Parthasarathy adds: “We introduced a senior advisor to the group who has been working closely with the promoters on issues commonly faced in family-owned businesses. For a smooth ride, major decisions are discussed and debated at quarterly board meetings and more frequent business review meetings. Also, any investment decision is evaluated and analysed at the investment committee level before being taken to the board for approval.”

The group’s education network now comprises two universities, 11 campuses, 24 professional colleges and 300,000 alumni.

According to a report titled ‘Private Equity Impact’, by Venture Intelligence, during 2010-11, publicly-listed PE-backed companies reported a compounded annual growth rate of 25 per cent in sales over 2000-2010, compared to 15.1 per cent for listed firms not backed by PE funds, 17.9 per cent for Nifty companies, 19.2 per cent for Sensex companies and 15.3 per cent for CNX Midcap companies.

If IDFC helped Manipal grow, another investment, in Moser Baer, helped the promoters survive without being washed away in 2009 — a crucial year for renewable energy companies across the globe.

Parthasarathy said: “As far as Moser Baer is concerned, our focus was to reduce cash loss as much as possible. The 2008-2010 period was a difficult time for the solar energy industry, as financing for large solar projects had dried up due to credit crisis. many companies working in the sector had gone bankrupt.”

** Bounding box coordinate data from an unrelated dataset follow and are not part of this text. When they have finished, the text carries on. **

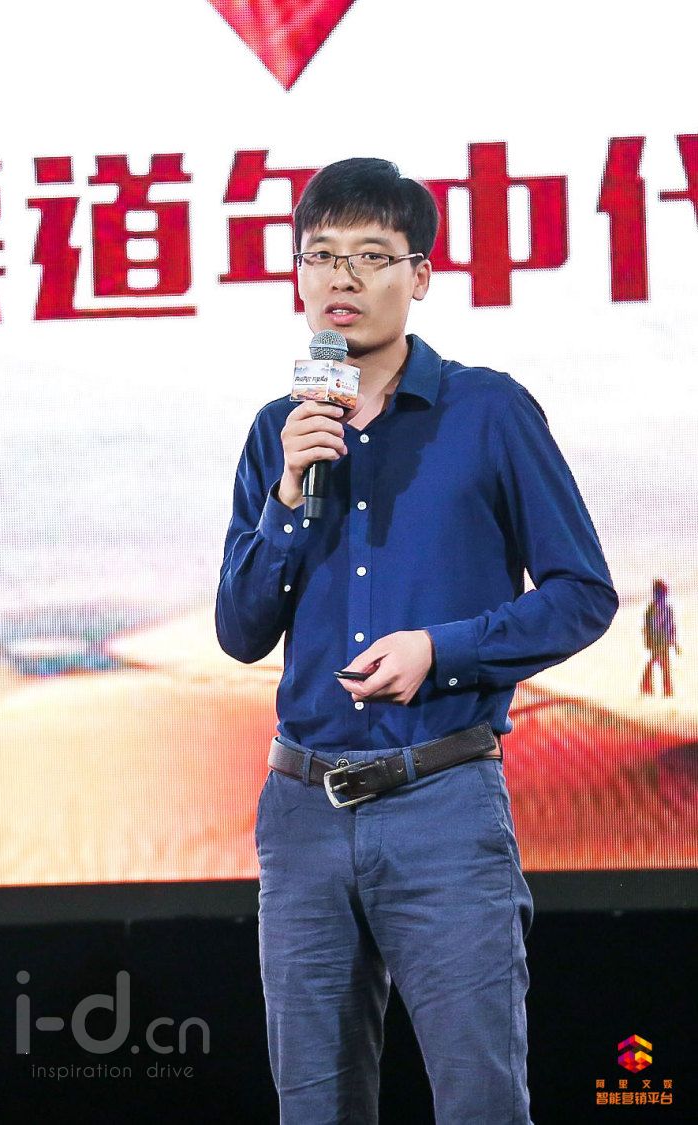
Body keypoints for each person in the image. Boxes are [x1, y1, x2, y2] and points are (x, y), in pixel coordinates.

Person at [216, 157, 618, 1124]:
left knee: (481, 1099)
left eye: (370, 256)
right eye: (321, 255)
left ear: (421, 275)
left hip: (441, 801)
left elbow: (582, 594)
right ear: (297, 277)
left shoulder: (489, 411)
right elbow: (240, 630)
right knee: (315, 1106)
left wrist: (442, 650)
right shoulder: (280, 431)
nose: (342, 278)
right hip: (303, 814)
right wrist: (286, 496)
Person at [640, 578, 679, 697]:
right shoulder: (658, 608)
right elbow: (669, 626)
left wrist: (673, 642)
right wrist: (673, 642)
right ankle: (662, 690)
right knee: (662, 664)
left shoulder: (656, 608)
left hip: (660, 641)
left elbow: (670, 626)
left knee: (660, 664)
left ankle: (652, 688)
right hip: (660, 641)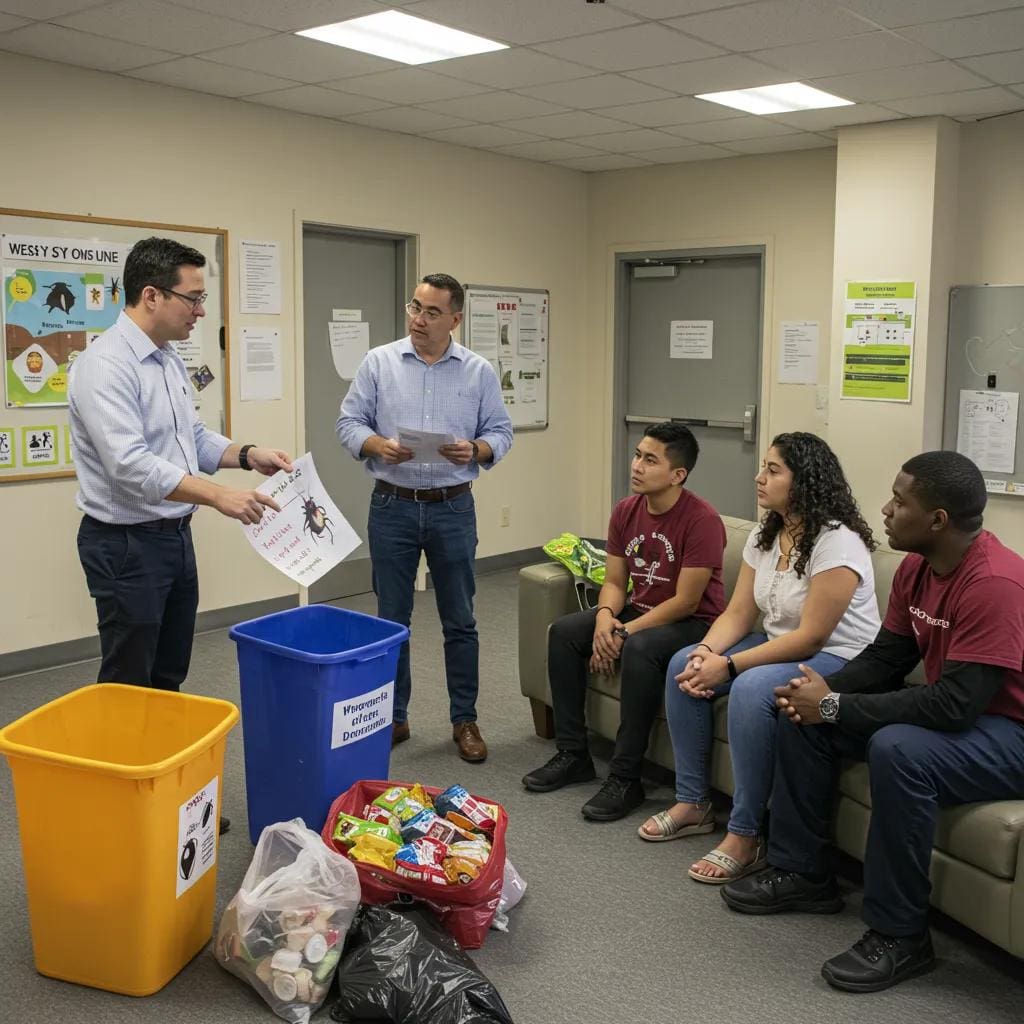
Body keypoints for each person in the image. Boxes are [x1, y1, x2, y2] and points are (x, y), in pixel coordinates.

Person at [722, 451, 1024, 993]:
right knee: (801, 714)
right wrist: (819, 693)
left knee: (898, 750)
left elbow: (955, 705)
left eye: (900, 502)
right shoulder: (916, 568)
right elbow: (887, 658)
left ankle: (901, 936)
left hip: (1011, 731)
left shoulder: (995, 583)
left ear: (938, 519)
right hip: (969, 715)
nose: (885, 509)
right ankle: (803, 872)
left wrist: (834, 705)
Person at [69, 237, 293, 831]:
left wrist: (246, 453)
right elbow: (130, 465)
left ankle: (167, 800)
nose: (200, 310)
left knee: (167, 675)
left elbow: (188, 437)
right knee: (128, 683)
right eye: (192, 298)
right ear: (151, 295)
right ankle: (122, 814)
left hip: (172, 539)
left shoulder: (166, 358)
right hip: (125, 545)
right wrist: (219, 496)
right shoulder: (104, 366)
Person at [641, 433, 880, 884]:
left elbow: (811, 637)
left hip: (840, 657)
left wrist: (730, 666)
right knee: (682, 663)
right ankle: (693, 803)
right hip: (779, 644)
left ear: (803, 481)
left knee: (752, 689)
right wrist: (707, 652)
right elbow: (738, 613)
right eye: (763, 467)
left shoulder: (837, 542)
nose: (759, 477)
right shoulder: (766, 533)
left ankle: (746, 835)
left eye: (773, 470)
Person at [336, 274, 513, 763]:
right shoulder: (379, 362)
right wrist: (377, 444)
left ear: (455, 319)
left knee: (460, 619)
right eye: (415, 307)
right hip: (391, 505)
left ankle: (465, 719)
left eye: (432, 312)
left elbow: (501, 432)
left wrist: (476, 449)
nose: (418, 318)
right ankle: (394, 717)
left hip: (452, 507)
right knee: (392, 620)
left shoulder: (478, 371)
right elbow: (348, 423)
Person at [522, 422, 727, 821]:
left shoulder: (701, 519)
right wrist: (605, 618)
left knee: (640, 648)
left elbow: (687, 601)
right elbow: (615, 582)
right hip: (640, 611)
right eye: (637, 455)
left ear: (677, 474)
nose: (636, 466)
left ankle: (626, 777)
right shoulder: (626, 510)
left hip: (694, 623)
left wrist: (625, 632)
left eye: (650, 460)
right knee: (564, 632)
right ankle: (573, 754)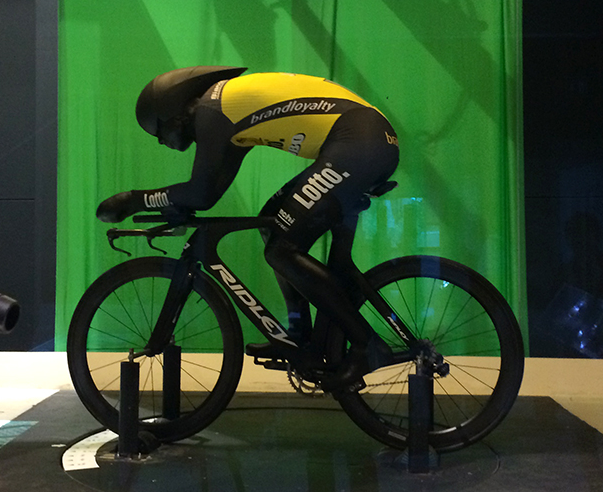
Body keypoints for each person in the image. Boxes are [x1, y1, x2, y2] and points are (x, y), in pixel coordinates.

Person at [97, 66, 400, 390]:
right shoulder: (229, 112)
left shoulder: (213, 110)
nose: (160, 142)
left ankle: (369, 345)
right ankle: (299, 335)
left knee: (283, 250)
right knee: (273, 220)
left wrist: (133, 200)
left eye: (158, 132)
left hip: (358, 143)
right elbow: (208, 194)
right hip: (367, 140)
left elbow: (199, 193)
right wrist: (172, 203)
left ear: (173, 113)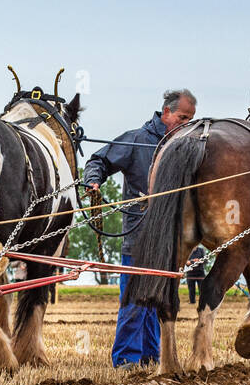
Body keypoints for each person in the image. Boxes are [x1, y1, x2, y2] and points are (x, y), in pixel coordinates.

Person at [82, 88, 197, 368]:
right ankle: (126, 359)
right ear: (166, 112)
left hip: (170, 240)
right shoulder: (136, 140)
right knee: (134, 301)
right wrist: (93, 181)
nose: (187, 125)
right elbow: (98, 160)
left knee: (157, 301)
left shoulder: (186, 146)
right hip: (137, 235)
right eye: (183, 118)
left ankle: (150, 356)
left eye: (191, 119)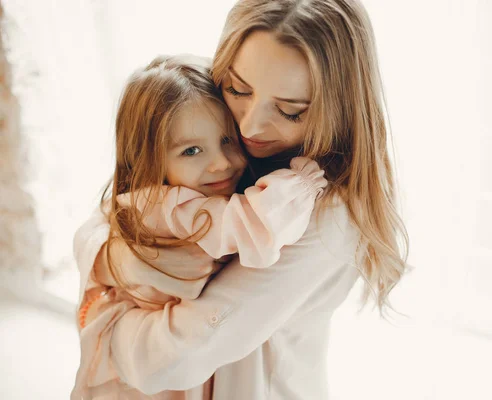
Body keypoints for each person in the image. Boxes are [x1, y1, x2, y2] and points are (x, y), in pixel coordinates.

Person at [72, 0, 408, 399]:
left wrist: (101, 319)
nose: (249, 125)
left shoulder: (323, 212)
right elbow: (113, 212)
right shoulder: (227, 140)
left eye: (290, 111)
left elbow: (167, 360)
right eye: (237, 89)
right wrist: (116, 259)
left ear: (339, 109)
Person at [70, 54, 328, 399]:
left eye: (227, 140)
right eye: (192, 150)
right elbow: (244, 226)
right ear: (148, 160)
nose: (221, 163)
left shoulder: (153, 197)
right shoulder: (174, 207)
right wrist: (302, 185)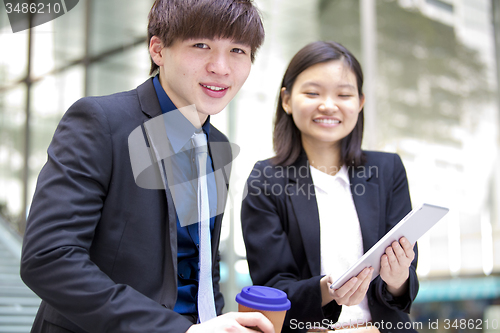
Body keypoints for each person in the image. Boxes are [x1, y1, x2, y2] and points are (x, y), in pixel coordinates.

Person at [20, 1, 275, 332]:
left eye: (238, 50)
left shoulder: (217, 145)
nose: (221, 67)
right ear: (158, 49)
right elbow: (48, 259)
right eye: (201, 45)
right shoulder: (100, 122)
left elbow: (201, 267)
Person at [241, 41, 419, 333]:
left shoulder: (388, 171)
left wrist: (397, 277)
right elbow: (271, 288)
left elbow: (404, 289)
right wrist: (329, 291)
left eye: (343, 94)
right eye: (312, 93)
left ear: (359, 103)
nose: (328, 105)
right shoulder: (266, 179)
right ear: (286, 100)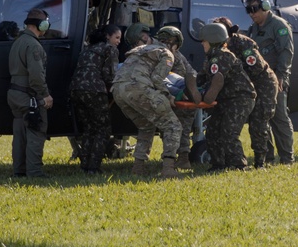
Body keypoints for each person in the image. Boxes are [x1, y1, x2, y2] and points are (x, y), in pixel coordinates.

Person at [126, 23, 202, 169]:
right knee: (180, 128)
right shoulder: (173, 53)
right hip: (180, 89)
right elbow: (191, 72)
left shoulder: (158, 52)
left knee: (175, 128)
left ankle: (181, 159)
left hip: (175, 91)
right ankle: (182, 159)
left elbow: (158, 78)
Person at [111, 26, 183, 179]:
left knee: (146, 126)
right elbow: (157, 78)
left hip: (118, 90)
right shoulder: (167, 53)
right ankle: (168, 168)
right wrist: (167, 95)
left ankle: (138, 167)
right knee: (173, 125)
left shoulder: (142, 49)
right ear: (173, 43)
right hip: (138, 88)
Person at [213, 16, 278, 168]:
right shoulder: (217, 46)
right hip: (243, 87)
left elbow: (255, 68)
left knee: (258, 122)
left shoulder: (242, 43)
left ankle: (261, 161)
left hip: (263, 84)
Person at [244, 0, 295, 165]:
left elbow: (286, 53)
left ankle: (287, 159)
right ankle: (267, 157)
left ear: (265, 7)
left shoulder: (279, 26)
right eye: (248, 10)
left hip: (275, 80)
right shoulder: (254, 28)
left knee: (279, 118)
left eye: (255, 9)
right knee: (260, 119)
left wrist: (280, 76)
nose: (252, 14)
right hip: (258, 81)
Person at [198, 22, 256, 172]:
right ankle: (219, 164)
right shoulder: (210, 58)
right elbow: (202, 77)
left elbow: (216, 78)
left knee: (229, 132)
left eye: (203, 41)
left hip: (240, 98)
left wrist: (204, 93)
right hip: (225, 100)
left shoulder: (224, 56)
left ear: (212, 39)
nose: (202, 44)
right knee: (212, 131)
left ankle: (238, 165)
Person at [7, 7, 55, 178]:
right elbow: (36, 75)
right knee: (36, 130)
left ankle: (19, 171)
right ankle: (34, 172)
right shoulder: (33, 45)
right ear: (41, 25)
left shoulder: (18, 41)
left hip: (15, 94)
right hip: (29, 96)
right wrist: (45, 95)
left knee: (20, 133)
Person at [69, 24, 121, 174]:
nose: (118, 41)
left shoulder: (88, 49)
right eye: (116, 37)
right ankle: (94, 167)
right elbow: (108, 75)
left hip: (75, 90)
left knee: (89, 129)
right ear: (107, 37)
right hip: (95, 90)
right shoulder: (109, 49)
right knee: (103, 129)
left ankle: (85, 165)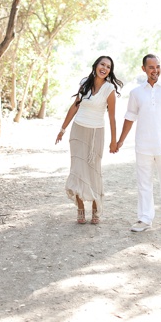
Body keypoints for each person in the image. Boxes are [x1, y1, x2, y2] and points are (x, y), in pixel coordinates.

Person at [116, 54, 161, 233]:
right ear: (144, 69)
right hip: (143, 146)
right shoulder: (136, 93)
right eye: (151, 67)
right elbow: (130, 117)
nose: (155, 70)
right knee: (144, 184)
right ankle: (145, 219)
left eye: (158, 67)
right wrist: (120, 140)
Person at [56, 56, 123, 224]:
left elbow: (112, 118)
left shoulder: (109, 89)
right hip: (78, 131)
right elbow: (75, 106)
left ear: (110, 71)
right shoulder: (85, 82)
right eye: (102, 64)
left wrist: (114, 141)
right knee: (77, 170)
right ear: (96, 65)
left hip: (96, 134)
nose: (105, 68)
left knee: (93, 171)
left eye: (108, 66)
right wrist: (62, 129)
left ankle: (95, 208)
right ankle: (80, 208)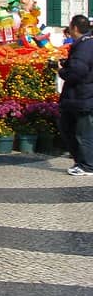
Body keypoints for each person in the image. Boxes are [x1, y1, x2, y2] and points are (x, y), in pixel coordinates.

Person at [56, 14, 93, 176]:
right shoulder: (88, 43)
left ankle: (87, 165)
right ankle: (83, 162)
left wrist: (61, 70)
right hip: (81, 96)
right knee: (70, 127)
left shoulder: (83, 46)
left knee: (81, 132)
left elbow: (78, 72)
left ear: (75, 28)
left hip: (81, 96)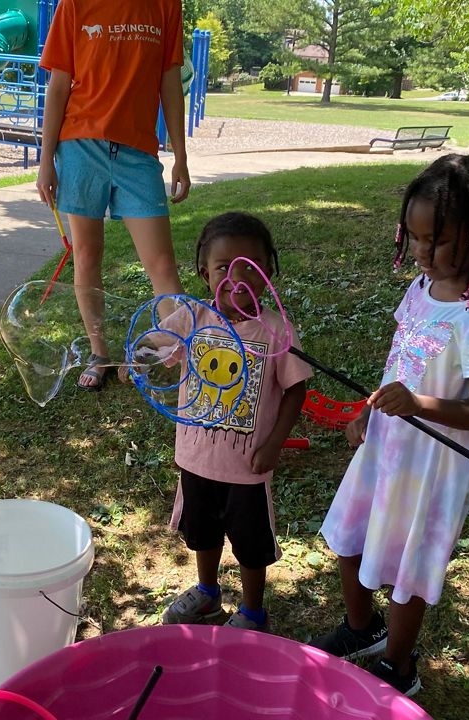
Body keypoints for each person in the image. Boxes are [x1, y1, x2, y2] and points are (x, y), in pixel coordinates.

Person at [309, 155, 469, 697]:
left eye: (438, 241)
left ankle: (398, 666)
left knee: (407, 568)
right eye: (416, 238)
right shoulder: (420, 292)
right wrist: (366, 410)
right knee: (349, 536)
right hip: (385, 447)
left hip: (431, 468)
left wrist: (420, 404)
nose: (423, 253)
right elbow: (398, 363)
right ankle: (362, 629)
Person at [156, 212, 311, 632]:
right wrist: (136, 358)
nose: (237, 276)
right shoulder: (192, 319)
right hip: (196, 460)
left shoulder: (276, 331)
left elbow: (296, 389)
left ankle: (253, 611)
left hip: (246, 469)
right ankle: (207, 593)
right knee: (202, 533)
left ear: (268, 273)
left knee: (250, 545)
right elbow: (158, 349)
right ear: (205, 273)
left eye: (250, 266)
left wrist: (275, 442)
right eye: (224, 266)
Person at [36, 0, 192, 390]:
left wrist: (181, 155)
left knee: (162, 263)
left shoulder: (165, 6)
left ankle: (174, 348)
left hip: (138, 152)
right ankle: (99, 353)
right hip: (79, 147)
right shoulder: (74, 5)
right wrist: (45, 162)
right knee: (87, 254)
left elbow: (169, 82)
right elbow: (58, 86)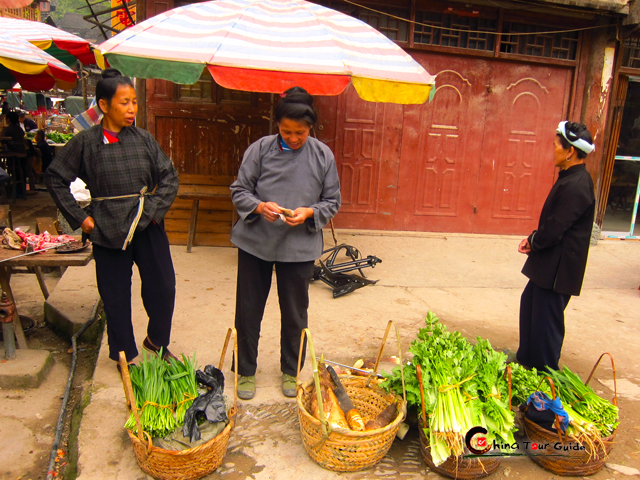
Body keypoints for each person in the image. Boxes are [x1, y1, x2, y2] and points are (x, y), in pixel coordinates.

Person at [45, 68, 180, 369]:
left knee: (163, 286)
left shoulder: (144, 140)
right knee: (115, 293)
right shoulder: (85, 142)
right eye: (124, 102)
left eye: (134, 102)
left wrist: (154, 211)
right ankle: (124, 353)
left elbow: (169, 176)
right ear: (104, 105)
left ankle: (157, 341)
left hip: (145, 225)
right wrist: (81, 219)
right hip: (106, 227)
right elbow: (55, 178)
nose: (132, 109)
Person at [230, 86, 341, 399]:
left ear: (311, 128)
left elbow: (332, 200)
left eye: (300, 133)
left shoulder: (322, 156)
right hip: (256, 243)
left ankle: (291, 371)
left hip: (299, 247)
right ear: (275, 125)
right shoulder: (260, 149)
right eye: (286, 131)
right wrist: (258, 206)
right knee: (248, 309)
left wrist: (309, 212)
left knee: (295, 312)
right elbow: (240, 190)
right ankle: (245, 370)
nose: (292, 138)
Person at [517, 121, 595, 372]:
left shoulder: (577, 185)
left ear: (569, 151)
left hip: (559, 269)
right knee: (530, 304)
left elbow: (555, 228)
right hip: (549, 263)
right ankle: (526, 361)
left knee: (547, 323)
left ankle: (546, 376)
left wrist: (534, 240)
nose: (553, 151)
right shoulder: (570, 178)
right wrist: (535, 239)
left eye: (555, 146)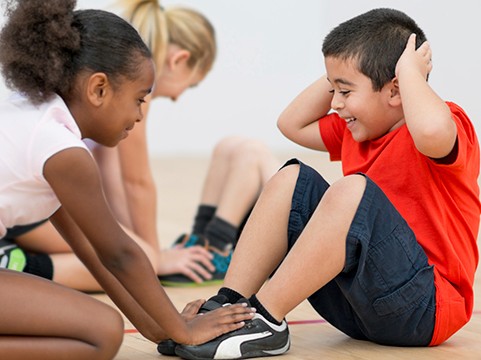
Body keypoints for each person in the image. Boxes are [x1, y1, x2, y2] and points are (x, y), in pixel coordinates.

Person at [169, 8, 481, 359]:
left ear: (396, 90)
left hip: (424, 308)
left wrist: (409, 73)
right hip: (357, 307)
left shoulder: (446, 124)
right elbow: (291, 123)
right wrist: (343, 71)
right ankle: (228, 306)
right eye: (333, 89)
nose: (335, 104)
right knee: (292, 178)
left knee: (350, 189)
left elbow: (431, 131)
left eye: (345, 91)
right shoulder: (356, 132)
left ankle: (266, 320)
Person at [0, 1, 255, 359]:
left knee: (104, 329)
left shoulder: (39, 119)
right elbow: (118, 254)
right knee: (102, 335)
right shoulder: (63, 152)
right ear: (98, 89)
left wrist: (160, 329)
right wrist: (183, 329)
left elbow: (92, 253)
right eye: (138, 99)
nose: (138, 116)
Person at [159, 135, 281, 286]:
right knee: (226, 146)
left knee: (251, 153)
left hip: (303, 240)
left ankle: (217, 245)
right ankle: (202, 239)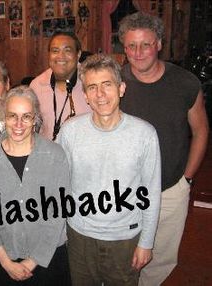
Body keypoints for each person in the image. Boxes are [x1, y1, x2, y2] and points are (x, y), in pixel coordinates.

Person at [118, 12, 209, 286]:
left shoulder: (185, 83)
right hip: (123, 191)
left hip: (171, 188)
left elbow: (201, 130)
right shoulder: (114, 83)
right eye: (132, 45)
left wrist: (187, 179)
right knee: (123, 256)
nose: (138, 52)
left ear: (158, 44)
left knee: (161, 258)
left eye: (146, 44)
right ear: (124, 48)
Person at [57, 55, 161, 286]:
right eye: (92, 87)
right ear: (84, 95)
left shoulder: (144, 134)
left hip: (124, 238)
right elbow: (58, 184)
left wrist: (146, 243)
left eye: (107, 85)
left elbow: (151, 193)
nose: (100, 94)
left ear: (121, 88)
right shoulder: (70, 131)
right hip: (79, 236)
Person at [0, 86, 71, 286]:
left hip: (47, 261)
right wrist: (6, 262)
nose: (19, 124)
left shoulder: (55, 156)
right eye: (12, 116)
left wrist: (32, 261)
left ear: (35, 118)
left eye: (26, 116)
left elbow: (57, 215)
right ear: (4, 116)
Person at [30, 32, 91, 140]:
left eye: (67, 50)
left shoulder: (92, 82)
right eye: (55, 51)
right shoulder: (36, 86)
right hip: (48, 154)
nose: (61, 56)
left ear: (78, 55)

Among the strategies IDFC implemented was shifting the company’s focus to individual household level, away from setting up large solar farms, though manufacturing at the household level was a very small portion of the total business. Besides, the PE investor ensured transparency in transactions across various group firms. “We implemented a related party transactions committee to approve the transactions like sale of solar panels to sister concerns and checked whether the deals were done on par with the market prices. We have received full support from the management on our initiatives,” he added.